- [Document extract]:
⟨

Our study has several limitations that must be acknowledged. Firstly, our results must be carefully interpreted because the cross-sectional study design with small sample size makes it difficult to make any causal inference. Secondly, the present study population consisted of Chinese Han nT2DM patients at a single center, and thus our findings do not apply to other types of diabetes with different ethnicity. Thirdly, 25(OH)D levels affected by many factors, such as dietary supplements, sun exposure, time outdoors, sun-protective behaviors such as use of sunscreen or sun hat, physical activity, season changes, geographic location, sedentary lifestyle and other lifestyle. However, we did not account for these factors because these information is not currently available in our study. Despite this, our study has several advantages. First of all, the DPN was defined using neurological symptoms, reflexes examination, and QST, which were widely used to evaluate whether different types of nerve fibers had neurological dysfunction in clinical screening studies. Secondly, we tentatively explored the relationship between circulating Nrg4 and other diabetic vascular complications, and for the first time found that circulating Nrg4 levels were not associated with the presence of DN, DR and PAD. Last but most importantly, our study is, to our knowledge, the first to evaluate the association between circulating Nrg4 and 25(OH)D in Chinese nT2DM patients, and found that plasma Nrg4 was positively and independently associated with 25(OH)D.

⟩

- [Data supplied]:
⟨

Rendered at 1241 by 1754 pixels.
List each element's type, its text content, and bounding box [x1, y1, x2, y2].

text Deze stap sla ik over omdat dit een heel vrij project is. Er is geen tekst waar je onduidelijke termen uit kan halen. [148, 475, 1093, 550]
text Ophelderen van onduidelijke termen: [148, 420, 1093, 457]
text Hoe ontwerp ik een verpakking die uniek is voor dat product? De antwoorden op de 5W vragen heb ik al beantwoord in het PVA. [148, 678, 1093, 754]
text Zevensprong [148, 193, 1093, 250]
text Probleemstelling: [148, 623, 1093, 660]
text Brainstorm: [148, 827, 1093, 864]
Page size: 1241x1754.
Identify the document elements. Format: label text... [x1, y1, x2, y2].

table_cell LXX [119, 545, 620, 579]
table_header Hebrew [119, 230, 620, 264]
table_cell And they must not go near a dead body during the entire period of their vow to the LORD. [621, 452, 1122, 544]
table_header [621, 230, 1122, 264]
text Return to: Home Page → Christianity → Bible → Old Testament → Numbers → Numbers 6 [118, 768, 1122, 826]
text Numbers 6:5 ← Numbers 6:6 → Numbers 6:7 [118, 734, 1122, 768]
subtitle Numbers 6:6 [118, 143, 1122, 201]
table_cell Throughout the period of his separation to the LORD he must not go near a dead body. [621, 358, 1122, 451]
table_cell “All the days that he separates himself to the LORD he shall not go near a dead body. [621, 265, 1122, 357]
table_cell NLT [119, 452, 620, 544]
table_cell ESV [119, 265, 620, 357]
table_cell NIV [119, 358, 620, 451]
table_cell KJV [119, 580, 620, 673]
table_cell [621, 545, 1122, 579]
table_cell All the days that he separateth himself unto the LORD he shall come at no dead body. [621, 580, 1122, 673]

⟩

- [Problems to solve]:
A. In the study limitations passage, what did the study population consist of?
B. Write a continuation of the study limitations passage, starting right after its final sentence.
The material above has no connection to the study limitations passage.

- [Exercise results]:
A. It consisted of Chinese Han nT2DM patients at a single center.

B.
Conclusions

The present study showed that circulating Nrg4 level significantly decreased in nT2DM patients with DPN, and was independently and negatively correlated with the risk of DPN development. Moreover, circulating Nrg4 levels were independently associated with 25(OH)D, but showed no associations with other diabetic microvascular complications. These findings suggest that decreased circulating Nrg4 may trigger the development of DPN through its close interaction with 25(OH)D not with other diabetic vascular complications. However, our findings need to be confirmed by more well-designed prospective studies.